TASK DESCRIPTION:
According to the getting-started guide for Apache Spark and Apache Polaris, what is used to run PySpark?

READING TEXT:
■ ■ ■

Name	Name	Last commit message	Last commit date
parent directory ..
notebooks	notebooks
README.md	README.md
docker-compose.yml	docker-compose.yml
launch-docker.sh	launch-docker.sh

Name

Last commit message

Last commit date

Getting Started with Apache Spark and Apache Polaris

This getting started guide provides a docker-compose file to set up Apache Spark with Apache Polaris. Apache Polaris is configured as an Iceberg REST Catalog in Spark. A Jupyter notebook is used to run PySpark.

■ ■ ■

ENTRIES SHOWN:
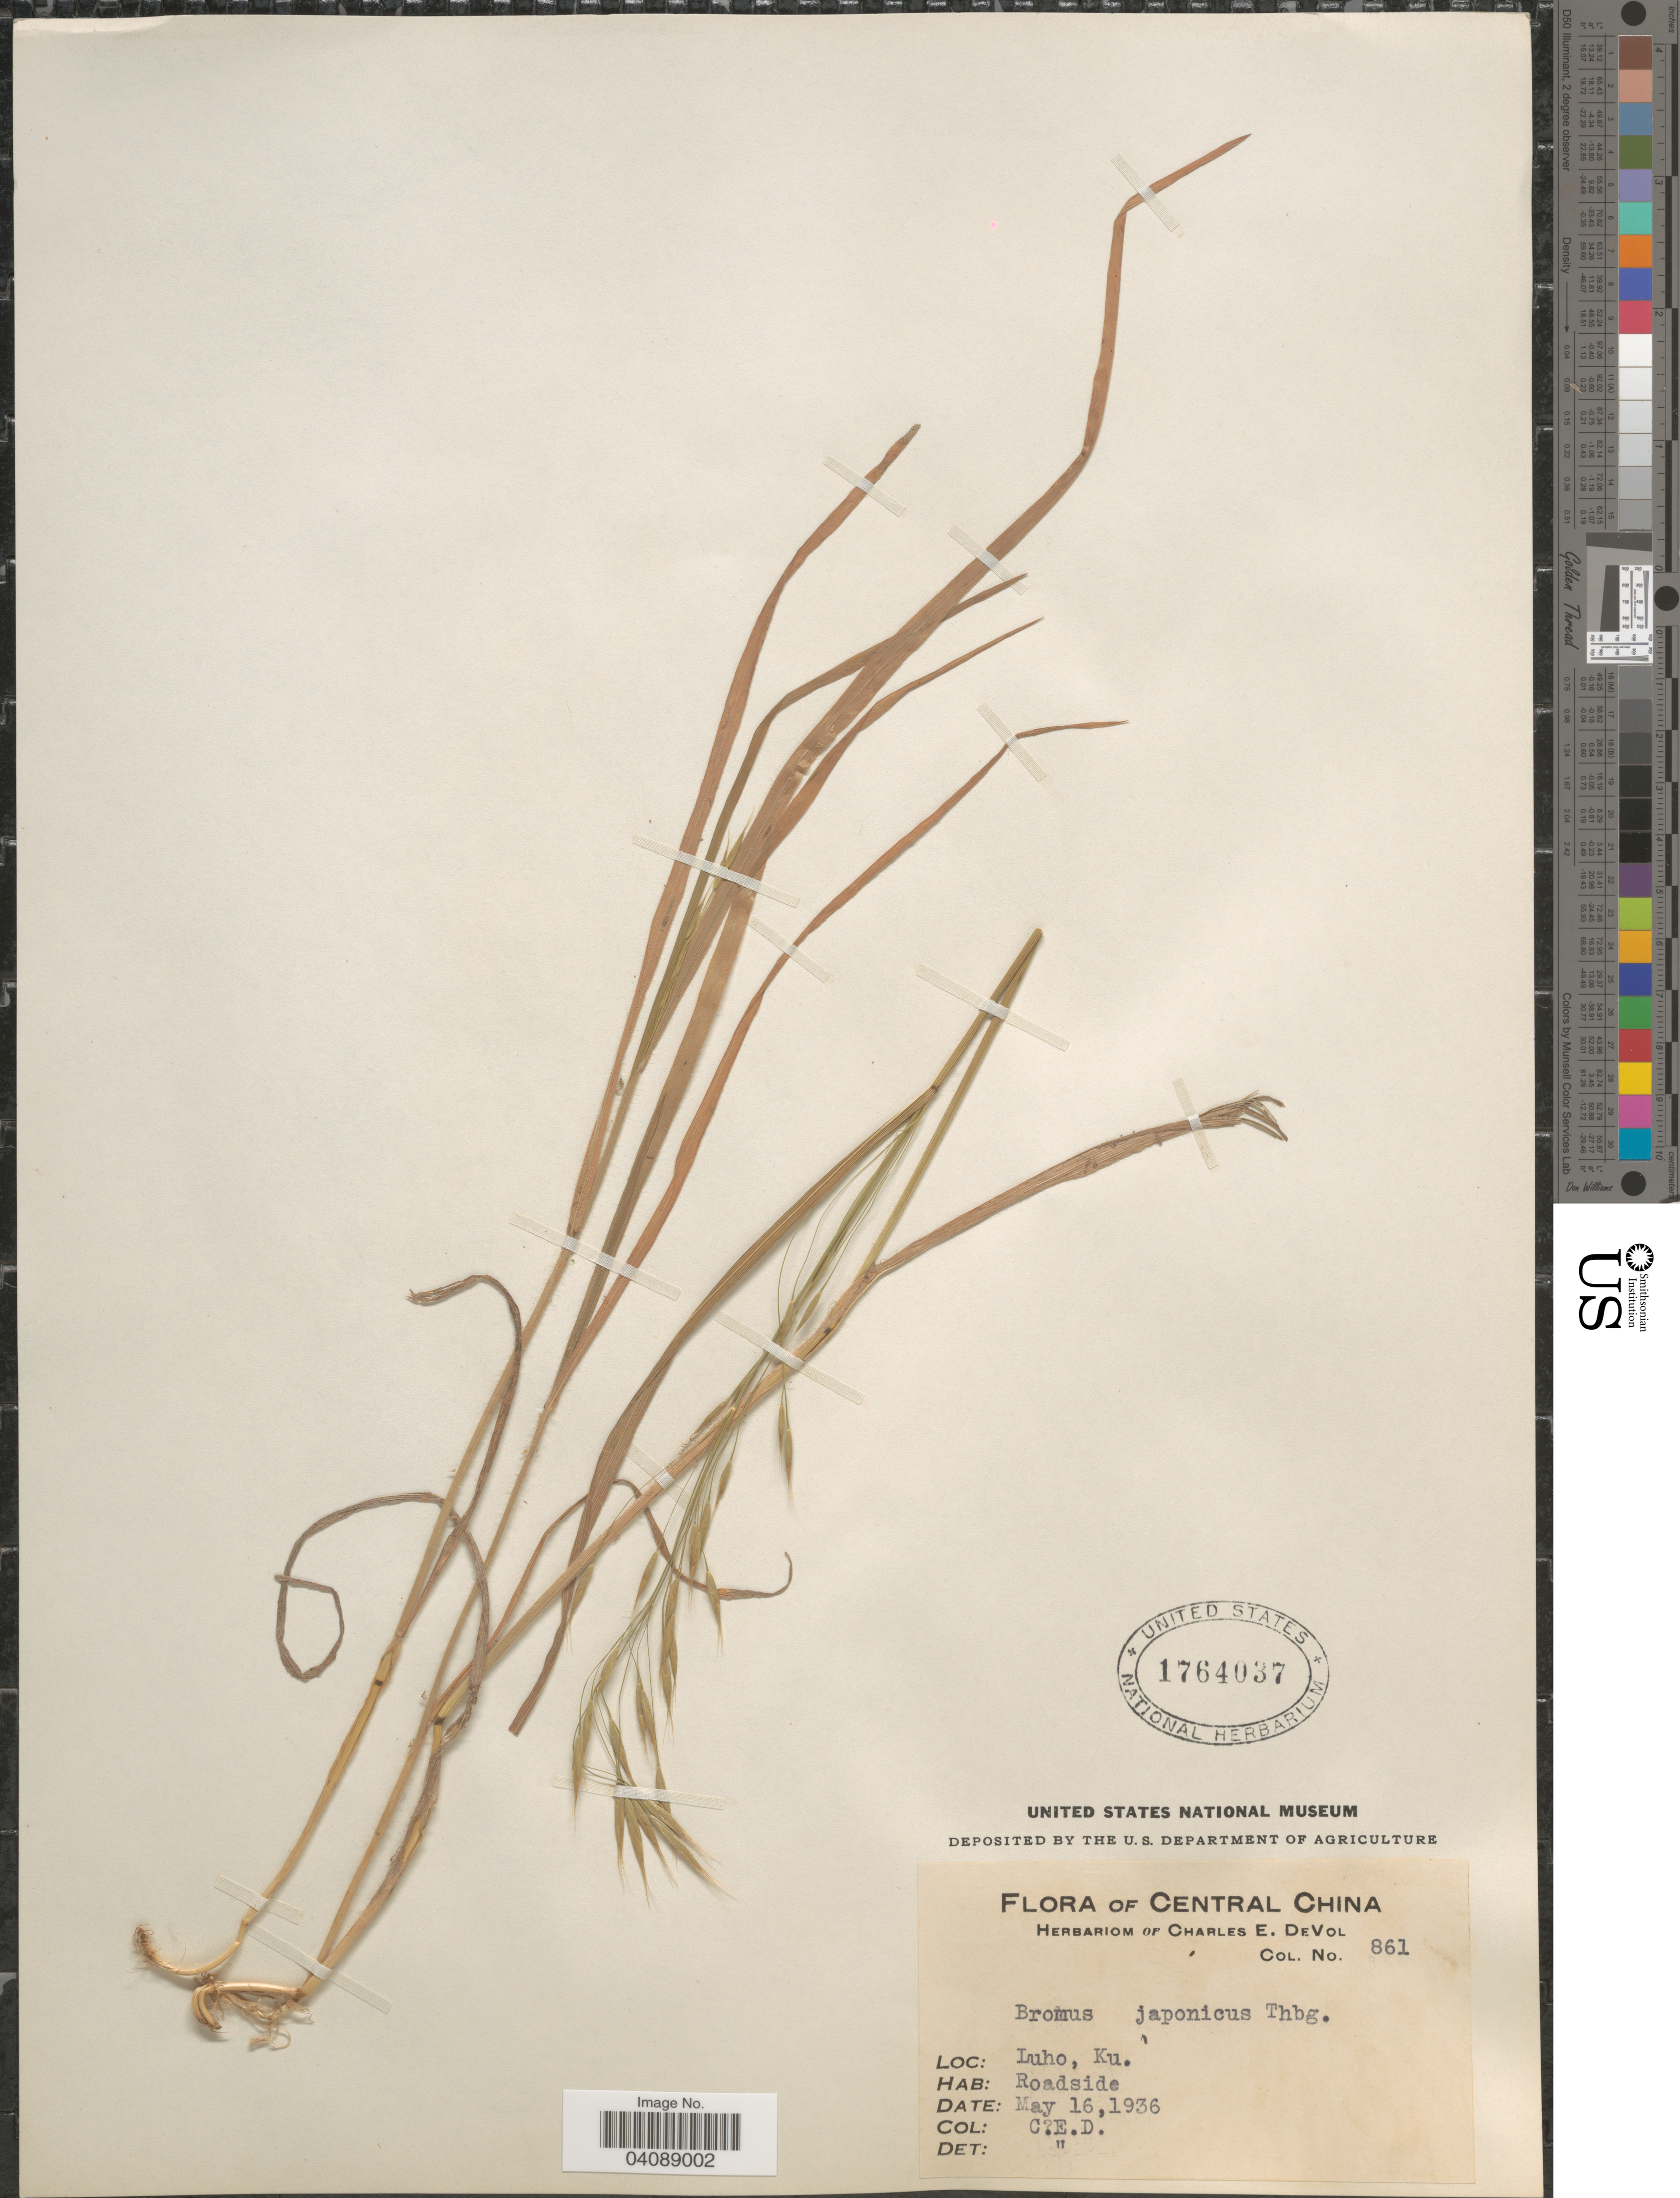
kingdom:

■ ■ ■

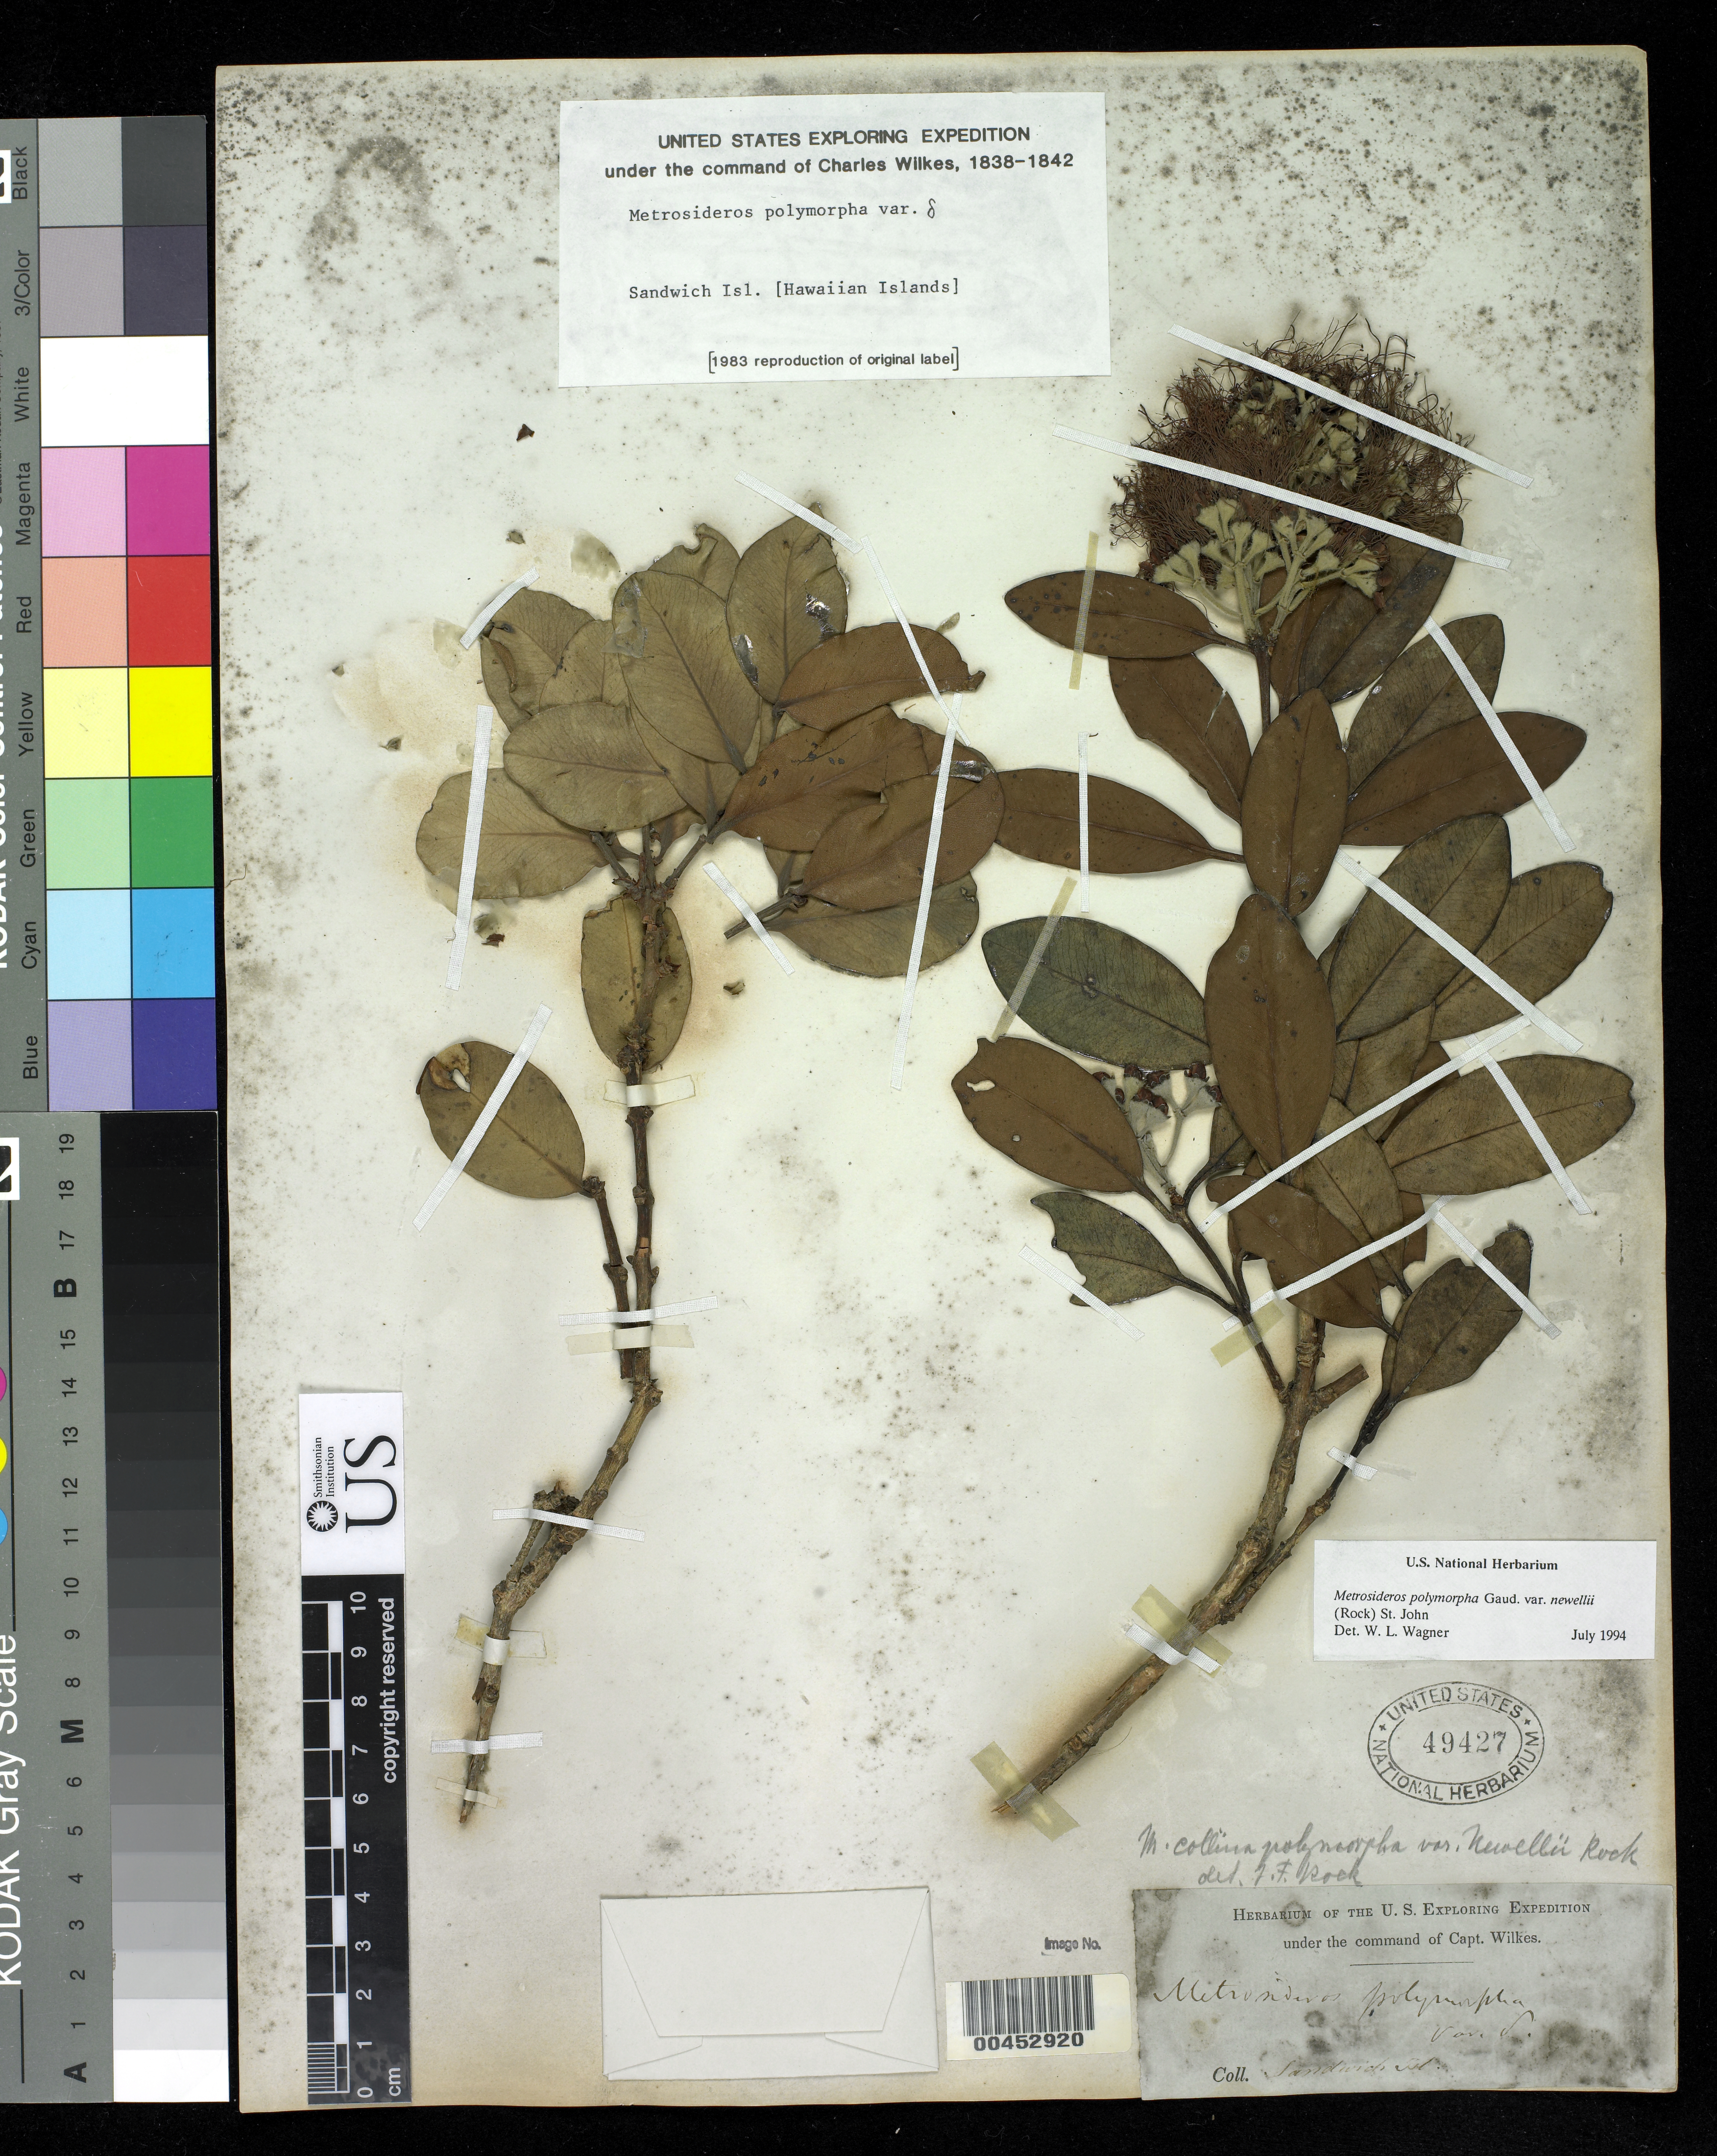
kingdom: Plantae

■ ■ ■

EXERCISE RESULT:
A Jupyter notebook.